Banks are replacing live customers with AI-generated synthetic profiles to test credit cards and banking products. The FCA's sandbox includes Barclays, Lloyds and JPMorgan. Governance risks remain.
Testing a new credit card or banking product once required months of regulatory vetting and customer recruitment. Now banks build the customer instead.
Financial institutions are replacing live customers with artificial intelligence-generated stand-ins – synthetic profiles that cost almost nothing and carry none of the compliance exposure tied to real customer data, Global Finance reported. The synthetic consumer doesn't just compress timelines. It changes how banks bring products to market.
The adoption is spreading across major institutions on both sides of the Atlantic. U.S. Bank deploys synthetic audiences to model consumer segments such as high-net-worth households, testing messaging and refining campaigns before launch, Global Finance reported.
JPMorgan Chase generates synthetic financial data to simulate market behaviors for risk management and product design. NatWest, Monzo and Santander are using synthetic data ecosystems to train AI models.
In the U.K., the Financial Conduct Authority (FCA) has moved to bring the practice inside a regulatory framework. The FCA's AI Live Testing initiative launched its first cohort in October, including NatWest, Monzo and Santander. A second cohort began in April, adding Barclays, Lloyds Banking Group and UBS, the FCA announced. Use cases include agentic payments, anti-money laundering detection and know-your-customer checks. Testing concludes by the end of 2026, with an evaluation report due in the first quarter of 2027.
The FCA described the initiative as the first of its kind in the financial sector, the agency reported. Firms cited AI Live Testing as a way to overcome what they called "proof of concept paralysis," where AI initiatives stall because of regulatory uncertainty.
The sandbox has limits. Most banking leaders believe agentic AI can move faster if governance were not perceived as a constraint, Mudit Gupta, EY's AI practice leader for Americas financial services consulting, told Global Finance. "In practice, governance is what makes these systems deployable at scale," Gupta said.
Gupta added that synthetic data is often treated as inherently safe. It is not. It can leak sensitive signals through inference and linkage risks. It can also replicate and scale historical biases, embedding them behind a layer of abstraction that makes them harder to detect, audit and challenge, he said.
The scale of adoption makes the governance question urgent. As PYMNTS reported, the technology is already moving into treasury and finance operations, where forecasting models have historically relied on data that quickly becomes stale.

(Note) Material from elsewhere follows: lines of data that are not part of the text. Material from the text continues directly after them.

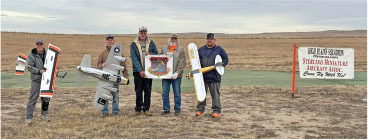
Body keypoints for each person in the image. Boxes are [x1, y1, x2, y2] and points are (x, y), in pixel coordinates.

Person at [195, 33, 228, 118]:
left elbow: (225, 59)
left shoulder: (219, 49)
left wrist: (221, 65)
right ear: (206, 40)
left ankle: (216, 110)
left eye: (212, 39)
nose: (210, 40)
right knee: (201, 94)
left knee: (215, 95)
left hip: (215, 77)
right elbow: (196, 60)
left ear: (214, 40)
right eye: (208, 39)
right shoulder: (201, 50)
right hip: (203, 77)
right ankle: (200, 109)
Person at [97, 34, 129, 116]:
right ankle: (104, 112)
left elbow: (123, 64)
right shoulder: (103, 53)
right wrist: (102, 65)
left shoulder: (118, 53)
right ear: (107, 42)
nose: (110, 41)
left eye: (111, 40)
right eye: (108, 40)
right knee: (105, 95)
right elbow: (98, 65)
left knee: (115, 95)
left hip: (115, 78)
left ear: (114, 41)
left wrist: (126, 76)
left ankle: (115, 112)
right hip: (105, 78)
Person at [130, 26, 158, 116]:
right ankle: (138, 109)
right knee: (138, 91)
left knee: (147, 90)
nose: (143, 34)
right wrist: (140, 71)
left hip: (149, 71)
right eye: (141, 32)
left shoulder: (151, 42)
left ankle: (146, 109)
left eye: (144, 32)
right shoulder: (133, 44)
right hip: (137, 72)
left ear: (146, 33)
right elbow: (134, 58)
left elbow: (156, 53)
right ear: (139, 33)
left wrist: (151, 54)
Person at [25, 39, 52, 124]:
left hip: (46, 81)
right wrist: (39, 71)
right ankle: (28, 118)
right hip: (36, 80)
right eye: (38, 44)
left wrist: (56, 69)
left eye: (41, 44)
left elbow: (54, 64)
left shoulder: (48, 54)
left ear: (44, 45)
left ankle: (44, 116)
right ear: (36, 45)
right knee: (33, 99)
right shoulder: (32, 55)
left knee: (46, 99)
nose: (39, 46)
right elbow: (29, 67)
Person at [160, 34, 186, 116]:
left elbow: (182, 62)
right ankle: (166, 109)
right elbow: (158, 58)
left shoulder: (181, 49)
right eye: (172, 39)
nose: (173, 40)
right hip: (166, 75)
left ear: (177, 40)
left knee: (177, 93)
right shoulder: (164, 48)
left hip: (176, 76)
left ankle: (177, 109)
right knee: (165, 93)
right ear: (169, 39)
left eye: (175, 39)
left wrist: (177, 72)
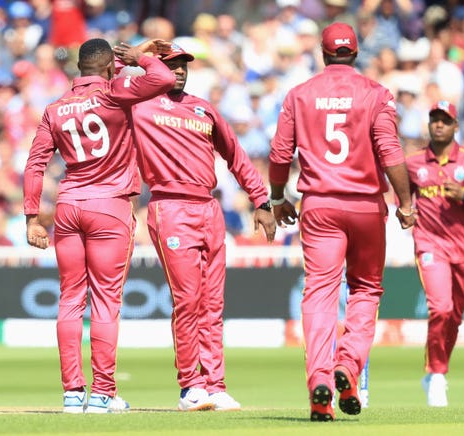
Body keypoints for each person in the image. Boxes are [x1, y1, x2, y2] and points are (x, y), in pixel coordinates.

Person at [118, 42, 277, 412]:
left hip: (209, 207)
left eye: (183, 65)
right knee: (188, 300)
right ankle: (191, 385)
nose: (179, 70)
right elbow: (106, 73)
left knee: (212, 303)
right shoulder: (138, 105)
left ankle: (215, 384)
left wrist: (262, 201)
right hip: (169, 206)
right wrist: (141, 56)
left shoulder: (203, 108)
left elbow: (236, 156)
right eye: (171, 64)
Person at [268, 22, 416, 421]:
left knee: (318, 293)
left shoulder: (299, 95)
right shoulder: (376, 94)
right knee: (365, 289)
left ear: (323, 52)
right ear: (356, 52)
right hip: (366, 206)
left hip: (319, 205)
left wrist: (278, 197)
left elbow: (280, 154)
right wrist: (406, 203)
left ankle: (320, 382)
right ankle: (347, 367)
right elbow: (390, 152)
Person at [23, 37, 175, 414]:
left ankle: (73, 393)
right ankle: (103, 394)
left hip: (69, 206)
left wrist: (31, 217)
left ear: (79, 67)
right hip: (110, 207)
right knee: (107, 302)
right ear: (110, 67)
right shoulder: (116, 92)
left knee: (70, 300)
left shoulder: (55, 108)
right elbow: (163, 79)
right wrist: (139, 56)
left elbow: (34, 164)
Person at [405, 101, 464, 407]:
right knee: (440, 308)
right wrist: (405, 213)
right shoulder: (413, 162)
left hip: (462, 249)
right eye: (434, 120)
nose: (439, 125)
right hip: (429, 245)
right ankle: (437, 375)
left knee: (454, 318)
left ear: (456, 126)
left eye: (445, 120)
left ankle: (436, 371)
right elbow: (402, 197)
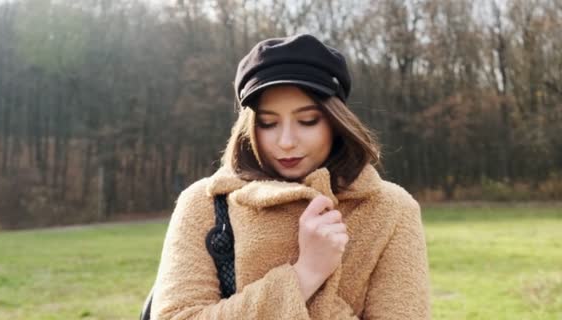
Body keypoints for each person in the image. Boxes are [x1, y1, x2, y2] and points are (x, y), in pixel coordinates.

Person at [149, 34, 430, 319]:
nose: (286, 141)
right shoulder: (204, 202)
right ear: (249, 128)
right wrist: (306, 274)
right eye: (268, 123)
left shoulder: (391, 209)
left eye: (307, 120)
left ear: (335, 121)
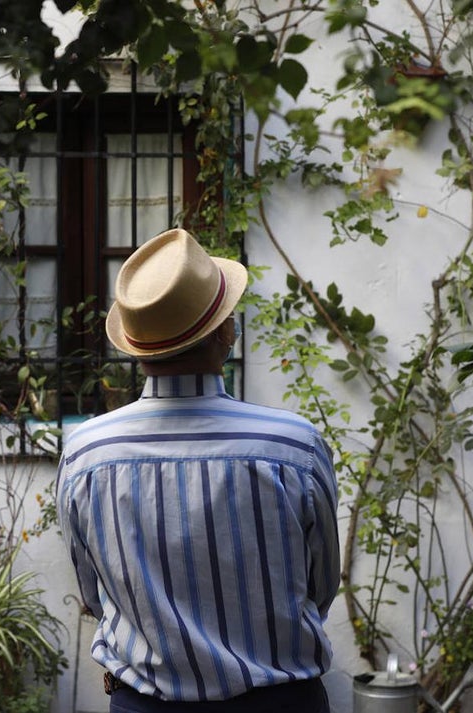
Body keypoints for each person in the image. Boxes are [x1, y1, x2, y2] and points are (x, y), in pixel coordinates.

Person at [56, 228, 340, 713]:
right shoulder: (294, 446)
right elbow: (320, 584)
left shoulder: (87, 453)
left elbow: (93, 593)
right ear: (226, 332)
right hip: (281, 702)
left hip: (146, 704)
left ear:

Regulators are unlikely to treat AI outputs as abstract or low stakes. Unauthorized-party fraud accounts for 71% of incidents and losses at financial institutions, driven by credential theft and account takeovers, PYMNTS reported. These are the areas where AI is being deployed to make real-time judgments about identity, authorization and intent. The FCA has said it will publish a good and poor practice report on AI in financial services later in 2026.
Among the banks in the cohort, JPMorgan Chase carries an Alpha Score of 54 out of 100 (Mixed), while Lloyds scores 65 (Moderate) and Barclays scores 59 (Moderate). The scores reflect the market's mixed view on how these institutions are positioned for the regulatory and operational shifts ahead.